Este ensayo tiene un éxito conforme al deseo y promete a la metafísica, en su primera parte (es decir en la que se ocupa de conceptos a priori, cuyos objetos correspondientes pueden ser dados en la experiencia en conformidad con ellos), la marcha segura de una ciencia. Pues según este cambio del modo de pensar, puede explicarse muy bien la posibilidad de un conocimiento a priori y, más aún, proveer de pruebas satisfactorias las leyes que están a priori a la base de la naturaleza, como conjunto de los objetos de la experiencia; ambas cosas eran imposibles según el modo de proceder hasta ahora seguido. Pero de esta deducción de nuestra facultad de conocer a priori, en la primera parte de la metafísica, despréndese un resultado extraño y al parecer muy desventajoso para el fin total de la misma, que ocupa la segunda parte, y es a saber: que con esa facultad no podemos salir jamás de los límites de una experiencia posible, cosa empero que es precisamente el afán más importante de esa ciencia. Pero en esto justamente consiste el experimento para comprobar la verdad del resultado de aquella primera apreciación de nuestro conocimiento a priori de razón, a saber: que éste se aplica sólo a los fenómenos y, en cambio considera la cosa en sí misma, si bien real por sí, como desconocida para nosotros. Pues lo que nos impulsa a ir necesariamente más allá de los límites de la experiencia y de todos los fenómenos, es lo incondicionado, que necesariamente y con pleno derecho pide la razón, en las cosas en sí mismas, para todo condicionado, exigiendo así la serie completa de las condiciones.
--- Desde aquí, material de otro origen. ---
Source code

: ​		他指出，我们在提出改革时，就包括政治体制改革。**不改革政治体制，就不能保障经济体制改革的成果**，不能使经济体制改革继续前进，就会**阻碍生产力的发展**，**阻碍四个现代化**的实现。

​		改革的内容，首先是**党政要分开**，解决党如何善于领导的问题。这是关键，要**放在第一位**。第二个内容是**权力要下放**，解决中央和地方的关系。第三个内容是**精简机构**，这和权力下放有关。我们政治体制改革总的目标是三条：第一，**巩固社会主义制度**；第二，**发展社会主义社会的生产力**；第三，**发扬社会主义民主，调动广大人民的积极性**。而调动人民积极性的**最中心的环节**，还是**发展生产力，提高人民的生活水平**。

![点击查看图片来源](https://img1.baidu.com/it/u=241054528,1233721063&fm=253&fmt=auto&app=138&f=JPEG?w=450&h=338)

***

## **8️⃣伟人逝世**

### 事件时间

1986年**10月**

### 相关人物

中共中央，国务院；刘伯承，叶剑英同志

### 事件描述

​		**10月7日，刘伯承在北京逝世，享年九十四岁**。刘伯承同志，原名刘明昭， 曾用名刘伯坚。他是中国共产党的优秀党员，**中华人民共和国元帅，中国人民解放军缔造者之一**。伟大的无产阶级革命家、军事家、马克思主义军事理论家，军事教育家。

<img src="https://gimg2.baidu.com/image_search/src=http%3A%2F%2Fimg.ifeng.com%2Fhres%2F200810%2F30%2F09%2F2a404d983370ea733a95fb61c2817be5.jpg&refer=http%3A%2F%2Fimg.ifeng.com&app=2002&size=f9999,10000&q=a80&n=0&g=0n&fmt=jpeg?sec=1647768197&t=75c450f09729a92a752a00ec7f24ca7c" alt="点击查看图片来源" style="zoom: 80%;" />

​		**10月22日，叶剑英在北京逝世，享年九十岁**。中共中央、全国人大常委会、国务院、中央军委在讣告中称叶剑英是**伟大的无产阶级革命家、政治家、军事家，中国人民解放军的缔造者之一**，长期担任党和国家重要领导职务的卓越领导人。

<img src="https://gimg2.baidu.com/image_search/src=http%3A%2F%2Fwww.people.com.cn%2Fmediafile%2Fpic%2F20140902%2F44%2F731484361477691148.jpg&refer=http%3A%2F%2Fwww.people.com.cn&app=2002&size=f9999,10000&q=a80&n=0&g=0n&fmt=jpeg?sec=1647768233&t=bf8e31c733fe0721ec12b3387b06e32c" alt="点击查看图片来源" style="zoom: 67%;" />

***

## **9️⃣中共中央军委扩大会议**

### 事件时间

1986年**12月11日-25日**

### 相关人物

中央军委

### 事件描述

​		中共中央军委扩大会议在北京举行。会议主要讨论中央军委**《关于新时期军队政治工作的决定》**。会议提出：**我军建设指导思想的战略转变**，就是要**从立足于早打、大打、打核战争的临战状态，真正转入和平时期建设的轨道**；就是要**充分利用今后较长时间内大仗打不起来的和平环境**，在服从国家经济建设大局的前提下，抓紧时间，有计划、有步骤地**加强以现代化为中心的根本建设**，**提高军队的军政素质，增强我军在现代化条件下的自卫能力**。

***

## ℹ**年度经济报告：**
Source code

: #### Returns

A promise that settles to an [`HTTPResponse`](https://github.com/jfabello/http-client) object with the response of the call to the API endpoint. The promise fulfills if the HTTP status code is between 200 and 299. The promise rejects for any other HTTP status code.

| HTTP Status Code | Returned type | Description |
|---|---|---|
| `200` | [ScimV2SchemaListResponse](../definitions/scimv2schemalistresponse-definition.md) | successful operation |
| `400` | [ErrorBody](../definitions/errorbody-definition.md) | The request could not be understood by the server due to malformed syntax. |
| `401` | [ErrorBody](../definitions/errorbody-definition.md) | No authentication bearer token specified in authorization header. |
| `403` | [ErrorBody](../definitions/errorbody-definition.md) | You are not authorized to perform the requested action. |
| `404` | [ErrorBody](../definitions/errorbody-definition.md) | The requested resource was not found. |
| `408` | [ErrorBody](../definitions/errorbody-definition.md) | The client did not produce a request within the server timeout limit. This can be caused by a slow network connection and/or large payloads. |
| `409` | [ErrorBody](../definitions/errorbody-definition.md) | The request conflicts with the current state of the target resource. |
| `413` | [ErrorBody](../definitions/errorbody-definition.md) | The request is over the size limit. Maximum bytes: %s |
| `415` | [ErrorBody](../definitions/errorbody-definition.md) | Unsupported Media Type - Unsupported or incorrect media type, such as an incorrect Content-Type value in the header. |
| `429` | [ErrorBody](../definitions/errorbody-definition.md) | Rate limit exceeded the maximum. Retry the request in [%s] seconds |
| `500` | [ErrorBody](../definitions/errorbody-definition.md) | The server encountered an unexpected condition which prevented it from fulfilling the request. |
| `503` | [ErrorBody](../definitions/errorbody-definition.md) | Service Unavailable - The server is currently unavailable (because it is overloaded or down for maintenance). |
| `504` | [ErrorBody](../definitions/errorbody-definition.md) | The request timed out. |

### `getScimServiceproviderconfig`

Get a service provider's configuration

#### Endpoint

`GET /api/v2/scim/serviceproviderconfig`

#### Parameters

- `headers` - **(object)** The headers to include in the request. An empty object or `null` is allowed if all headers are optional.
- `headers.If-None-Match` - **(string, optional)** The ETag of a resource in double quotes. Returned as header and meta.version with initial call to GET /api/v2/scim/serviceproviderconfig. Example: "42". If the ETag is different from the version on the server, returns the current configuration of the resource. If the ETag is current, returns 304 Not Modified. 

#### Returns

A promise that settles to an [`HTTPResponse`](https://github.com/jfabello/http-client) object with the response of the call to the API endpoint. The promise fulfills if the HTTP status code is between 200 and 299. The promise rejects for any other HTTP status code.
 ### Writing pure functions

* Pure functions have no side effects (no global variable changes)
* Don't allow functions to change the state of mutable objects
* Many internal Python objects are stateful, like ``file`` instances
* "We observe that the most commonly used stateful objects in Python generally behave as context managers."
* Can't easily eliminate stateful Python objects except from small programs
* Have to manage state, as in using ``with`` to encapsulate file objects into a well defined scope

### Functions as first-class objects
Ahora bien, ¿encuéntrase que, si admitimos que nuestro conocimiento de experiencia se rige por los objetos como cosas en sí mismas, lo incondicionado no pude ser pensado sin contradicción; y que en cambio, desaparece la contradicción, si admitimos que nuestra representación de las cosas, como ellas nos son dadas, no se rige por ellas como cosas en sí mismas, sino que más bien estos efectos, como fenómenos, se rigen por nuestro modo de representación? ¿Encuéntrase por consiguiente que lo condicionado ha de hallarse no en las cosas en cuanto las conocemos (nos son dadas), pero sí en ellas en cuanto no las conocemos, o sea como cosas en sí mismas? Pues entonces se muestra que lo que al comienzo admitíamos solo por vía de ensayo, está fundado. Ahora bien, después de haber negado a la razón especulativa todo progreso en ese campo de lo suprasensible, quédanos por ensayar si ella no encuentra, en su conocimiento práctico, datos para determinar aquel concepto trascendente de razón, aquel concepto de lo incondicionado y, de esa manera, conformándose al deseo de la metafísica, llegar más allá de los límites de toda experiencia posible con nuestro conocimiento a priori, aunque sólo en un sentido práctico. Con su proceder, la razón especulativa nos ha proporcionado por lo menos sitio para semejante ampliación, aunque haya tenido que dejarlo vacío, autorizándonos por tanto, más aún, exigiéndonos ella misma que lo llenemos, si podemos, con sus datos prácticos.
En ese ensayo de variar el proceder que ha seguido hasta ahora la metafísica, emprendiendo con ella una completa revolución, según los ejemplos de los geómetras y físicos, consiste el asunto de esta crítica de la razón pura especulativa. Es un tratado del método, no un sistema de la ciencia misma; pero sin embargo, bosqueja el contorno todo de la ciencia, tanto en lo que se refiere a sus límites, como también a su completa articulación interior.